The Beagles (and we can guess where that name comes from) were a two-piece who apparently took off Dean Martin and Jerry Lewis as their personas (but then the wonderful Top Cat took off Phil Silvers as Sgt. Bilko, so let’s not quibble). Their songs date two to four years earlier than the Banana Splits, and it shows in their relative flatness: they’re responses to the British Invasion and lack any true inventiveness, where the Banana Splits music is derived from American pop and bubblegum: it’s original inspirations are further back, allowing a richer, more vivid palate to surface.

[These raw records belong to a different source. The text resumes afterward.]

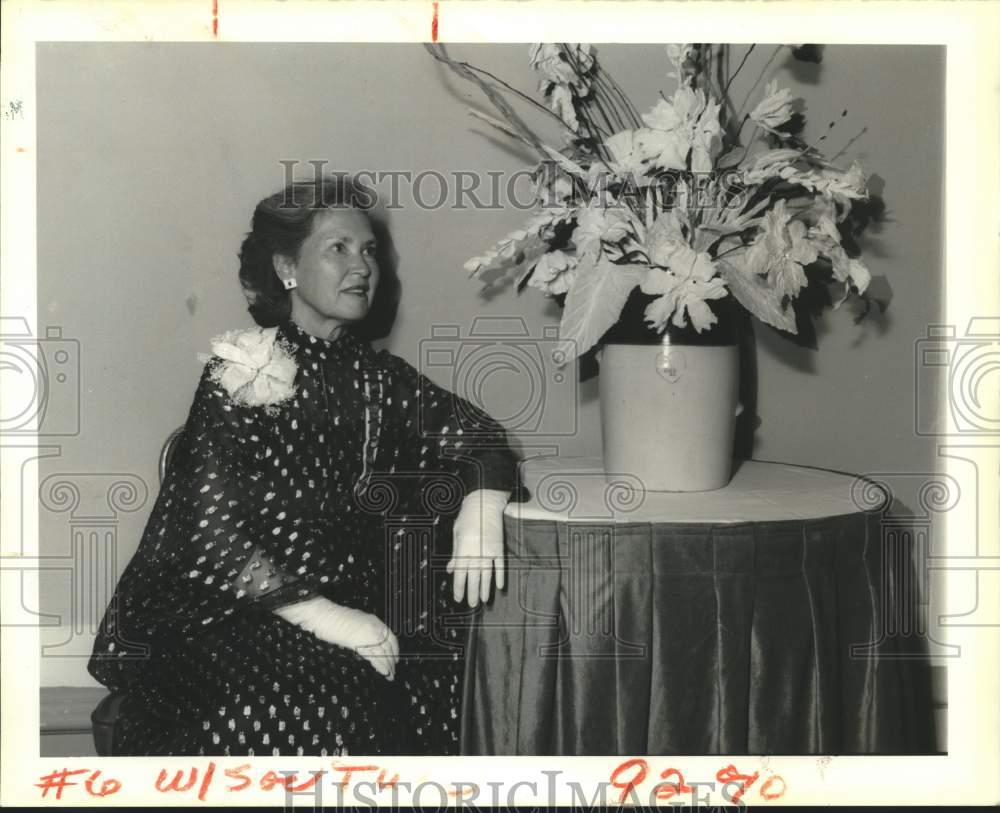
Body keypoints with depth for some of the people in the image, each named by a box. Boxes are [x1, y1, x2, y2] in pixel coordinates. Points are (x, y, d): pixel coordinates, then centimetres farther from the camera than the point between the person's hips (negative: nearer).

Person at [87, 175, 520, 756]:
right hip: (227, 615, -6)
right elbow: (210, 535, -15)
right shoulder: (241, 376, -9)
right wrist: (327, 618, -24)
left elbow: (477, 433, 8)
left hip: (342, 599, 6)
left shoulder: (373, 375, 8)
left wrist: (481, 509, -16)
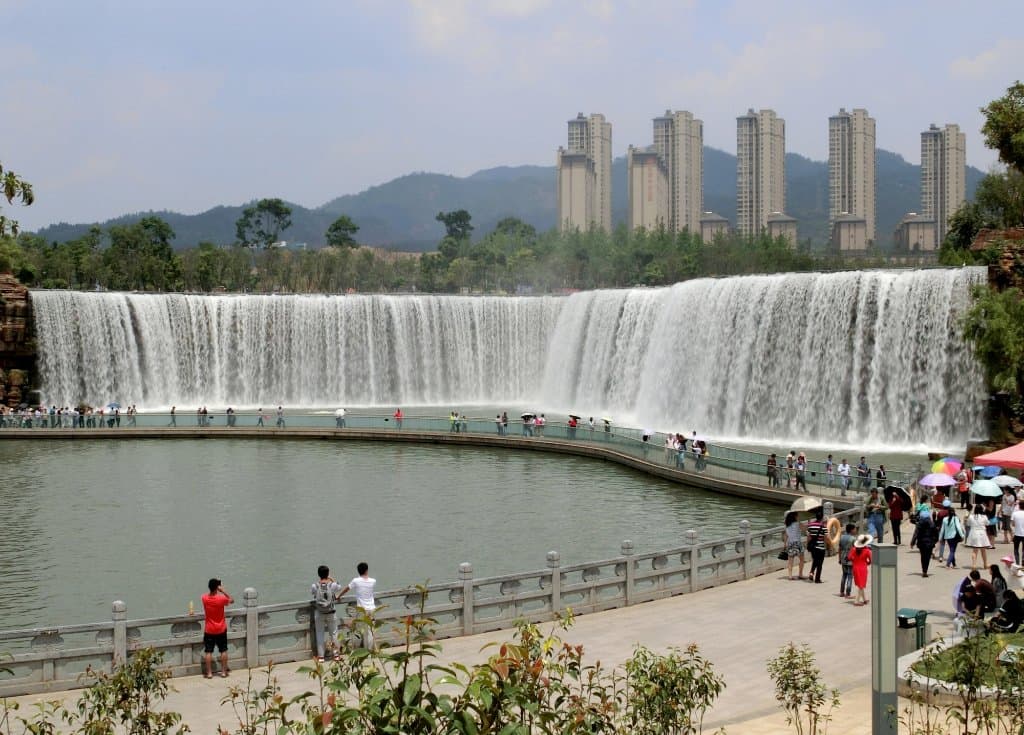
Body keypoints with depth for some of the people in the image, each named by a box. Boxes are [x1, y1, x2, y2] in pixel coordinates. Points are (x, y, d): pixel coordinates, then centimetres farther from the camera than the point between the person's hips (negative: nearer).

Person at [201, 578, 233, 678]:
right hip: (221, 630, -1)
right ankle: (224, 671, 15)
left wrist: (215, 591, 7)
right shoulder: (221, 599, -19)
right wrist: (223, 590, -4)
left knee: (208, 652, 7)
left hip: (209, 630, 1)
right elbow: (232, 600, 1)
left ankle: (209, 673, 8)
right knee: (223, 650, 12)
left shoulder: (204, 598, -11)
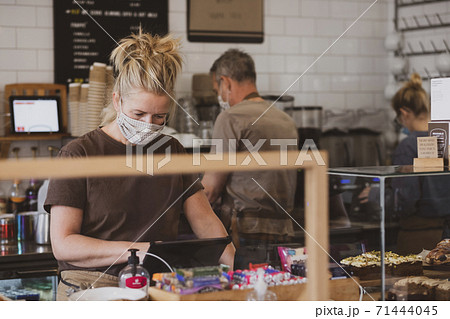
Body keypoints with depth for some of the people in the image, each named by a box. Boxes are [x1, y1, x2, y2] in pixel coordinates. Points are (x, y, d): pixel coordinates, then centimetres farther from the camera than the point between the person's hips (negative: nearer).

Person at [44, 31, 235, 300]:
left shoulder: (171, 150, 12)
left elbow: (205, 220, 12)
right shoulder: (78, 154, -4)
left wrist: (237, 267, -6)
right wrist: (138, 250, -19)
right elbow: (63, 245, -9)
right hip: (91, 290, -2)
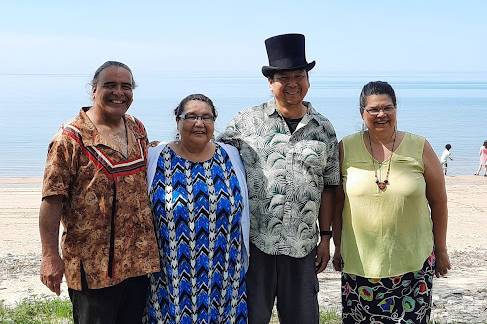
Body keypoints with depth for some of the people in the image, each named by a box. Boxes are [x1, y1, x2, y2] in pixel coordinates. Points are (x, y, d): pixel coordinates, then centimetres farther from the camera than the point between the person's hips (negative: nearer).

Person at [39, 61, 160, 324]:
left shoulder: (137, 129, 8)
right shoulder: (72, 137, -11)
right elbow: (52, 199, -14)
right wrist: (50, 256, -16)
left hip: (138, 258, 6)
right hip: (93, 265, -6)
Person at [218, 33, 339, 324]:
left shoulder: (324, 130, 7)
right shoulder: (247, 122, 0)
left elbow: (328, 187, 10)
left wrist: (326, 237, 9)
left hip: (302, 245, 2)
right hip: (253, 240, -2)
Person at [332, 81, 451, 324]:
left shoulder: (420, 148, -1)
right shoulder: (346, 149, 0)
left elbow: (438, 203, 6)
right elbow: (336, 203, 7)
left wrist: (441, 250, 9)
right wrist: (338, 247, 9)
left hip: (413, 262, 0)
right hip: (360, 262, 1)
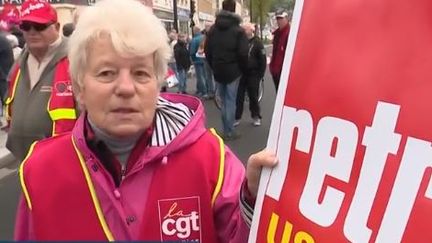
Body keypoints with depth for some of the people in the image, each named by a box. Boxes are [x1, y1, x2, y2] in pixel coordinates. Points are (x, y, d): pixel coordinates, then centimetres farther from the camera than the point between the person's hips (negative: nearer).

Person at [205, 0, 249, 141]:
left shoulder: (213, 29, 7)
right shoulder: (238, 30, -8)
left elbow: (207, 52, 8)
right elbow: (243, 54, -12)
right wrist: (244, 69, 3)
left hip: (218, 71, 4)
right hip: (233, 71, -4)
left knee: (223, 101, 14)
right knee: (230, 101, 2)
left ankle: (226, 130, 19)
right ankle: (229, 132, 6)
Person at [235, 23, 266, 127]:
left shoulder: (257, 42, -2)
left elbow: (263, 59, -4)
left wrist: (260, 74, -8)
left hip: (253, 74, -3)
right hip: (240, 73, 3)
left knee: (253, 96, 4)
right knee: (238, 96, 2)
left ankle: (256, 117, 17)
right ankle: (237, 117, 9)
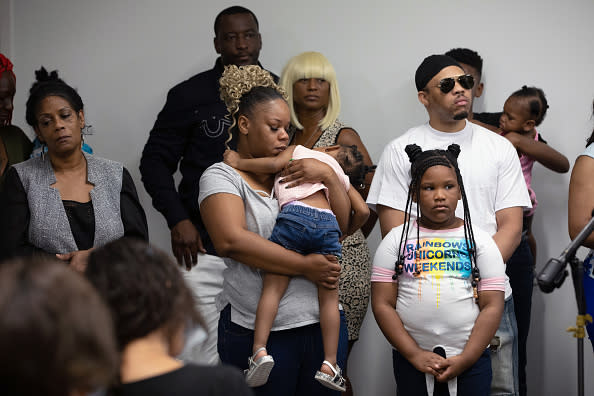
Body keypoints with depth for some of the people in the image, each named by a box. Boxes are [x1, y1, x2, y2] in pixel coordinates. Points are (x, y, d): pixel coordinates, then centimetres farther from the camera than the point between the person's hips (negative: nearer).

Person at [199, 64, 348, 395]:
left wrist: (329, 176, -4)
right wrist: (304, 266, -16)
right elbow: (231, 240, -18)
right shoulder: (222, 176, -2)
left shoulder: (293, 173, 14)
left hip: (322, 324, 5)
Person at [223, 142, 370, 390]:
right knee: (329, 296, 7)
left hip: (295, 214, -2)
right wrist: (346, 233, 39)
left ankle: (260, 350, -17)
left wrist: (238, 162, 19)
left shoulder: (299, 150, 23)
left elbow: (274, 164, 7)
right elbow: (363, 211, 23)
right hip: (329, 223, 3)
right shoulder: (342, 177, 31)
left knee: (273, 287, -2)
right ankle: (329, 364, 3)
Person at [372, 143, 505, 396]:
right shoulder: (397, 240, 5)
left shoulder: (480, 241, 6)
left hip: (470, 360, 0)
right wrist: (415, 355, -9)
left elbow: (492, 306, 0)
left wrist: (465, 360, -9)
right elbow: (382, 304, -1)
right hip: (411, 362, 0)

The styles of songs range too widely to be the ‘product’ of a single band. They’re catchy, but not all that memorable, except for the three tracks which make this CD worth keeping, one from the album, one from the bonus tracks and one from the bonus bonus tracks. Extracting these tracks and playing them together is a clear reminder that this is session work, for the lead vocals differ significantly from track to track.
But ‘Wait till Tomorrow’ is that perfect piece of cleancut pop, light, airy, with the most gorgeous, yearning chorus, all love from that time when holding hands is still a major breakthrough, all love lost but there to be recovered, given time: wait till tomorrow/we’ll find each other again/just wait till tomorrow/tomorrow we will learn to love again.

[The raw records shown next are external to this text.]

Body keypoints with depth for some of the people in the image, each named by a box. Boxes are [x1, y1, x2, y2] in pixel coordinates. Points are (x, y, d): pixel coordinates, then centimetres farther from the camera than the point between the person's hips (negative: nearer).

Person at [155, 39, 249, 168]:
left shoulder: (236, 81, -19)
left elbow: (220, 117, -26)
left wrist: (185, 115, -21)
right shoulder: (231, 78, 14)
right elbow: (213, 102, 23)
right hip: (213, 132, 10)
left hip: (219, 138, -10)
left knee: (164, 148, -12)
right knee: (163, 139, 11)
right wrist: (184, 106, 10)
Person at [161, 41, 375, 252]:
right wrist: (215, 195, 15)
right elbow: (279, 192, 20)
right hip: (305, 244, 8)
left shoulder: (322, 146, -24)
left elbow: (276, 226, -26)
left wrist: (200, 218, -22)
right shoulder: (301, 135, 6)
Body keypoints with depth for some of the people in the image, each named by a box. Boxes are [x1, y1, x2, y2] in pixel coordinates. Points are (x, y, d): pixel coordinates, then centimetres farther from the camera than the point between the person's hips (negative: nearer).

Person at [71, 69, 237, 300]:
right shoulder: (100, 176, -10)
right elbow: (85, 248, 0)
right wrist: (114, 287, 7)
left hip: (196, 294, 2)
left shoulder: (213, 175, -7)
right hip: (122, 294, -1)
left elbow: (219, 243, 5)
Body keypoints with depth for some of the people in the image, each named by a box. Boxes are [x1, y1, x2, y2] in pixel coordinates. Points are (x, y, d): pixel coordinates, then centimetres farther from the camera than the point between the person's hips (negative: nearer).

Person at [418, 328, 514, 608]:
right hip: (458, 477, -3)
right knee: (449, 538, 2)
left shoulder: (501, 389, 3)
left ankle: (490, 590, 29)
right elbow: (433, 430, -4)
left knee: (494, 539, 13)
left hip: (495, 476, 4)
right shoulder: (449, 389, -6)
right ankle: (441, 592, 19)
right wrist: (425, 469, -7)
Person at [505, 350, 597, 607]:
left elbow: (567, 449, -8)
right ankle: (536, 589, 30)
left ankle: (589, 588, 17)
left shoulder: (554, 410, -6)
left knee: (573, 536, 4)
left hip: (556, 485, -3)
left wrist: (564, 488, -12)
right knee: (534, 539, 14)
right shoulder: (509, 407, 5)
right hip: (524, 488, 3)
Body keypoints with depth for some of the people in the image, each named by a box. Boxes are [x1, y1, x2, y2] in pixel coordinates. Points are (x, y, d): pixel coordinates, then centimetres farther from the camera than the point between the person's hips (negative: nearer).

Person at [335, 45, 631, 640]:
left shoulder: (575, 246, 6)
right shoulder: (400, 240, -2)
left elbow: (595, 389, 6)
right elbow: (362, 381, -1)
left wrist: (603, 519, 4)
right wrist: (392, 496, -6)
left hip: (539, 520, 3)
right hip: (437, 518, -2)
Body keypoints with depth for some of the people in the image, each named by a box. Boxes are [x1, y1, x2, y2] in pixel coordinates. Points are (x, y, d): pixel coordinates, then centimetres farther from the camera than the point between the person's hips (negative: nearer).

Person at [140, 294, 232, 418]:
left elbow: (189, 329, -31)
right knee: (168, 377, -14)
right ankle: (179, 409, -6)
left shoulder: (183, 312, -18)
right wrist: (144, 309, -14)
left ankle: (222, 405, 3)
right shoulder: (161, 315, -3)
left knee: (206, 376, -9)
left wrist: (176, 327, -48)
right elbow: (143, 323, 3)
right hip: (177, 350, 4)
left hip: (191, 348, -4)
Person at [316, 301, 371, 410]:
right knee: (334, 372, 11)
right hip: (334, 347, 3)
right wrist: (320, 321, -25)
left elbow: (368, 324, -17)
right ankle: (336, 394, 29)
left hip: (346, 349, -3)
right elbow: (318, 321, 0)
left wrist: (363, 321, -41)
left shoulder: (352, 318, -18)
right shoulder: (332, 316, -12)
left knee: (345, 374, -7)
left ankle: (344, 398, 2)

‘I enjoy being a boy (in love with you)’ (which was only ever given away with Kellogg’s box-tops) is a slice of psychedelia, with gravelly vocals and fantastic imagery and is one of the few songs ever to use the word ‘mellifluous’ in its lyrics.
And ‘I was the very first kid on my block’ is again a piece of pure pop, guitar based, a song on the edge of maturity as its narrator relates how he was the very first kid on his block to fall in love, with a girl who used him for fun, manipulating him without thought for his feelings. The song is his rueful acceptance of his experience, his dealing with the hurt and emerging strong, yet not unchanged: ‘I’ll forget about her in a while and then/I’ll be the very last kid on my block to fall in love again’.
I could easily rip those tracks, add them to a CD of my own making, but I like to hear them in their context. The golden age of children’s TV is between 12 and 13, and these were the only unmediated pop music I heard in a household where my parents hated the sound of it. This CD allows it to still be there.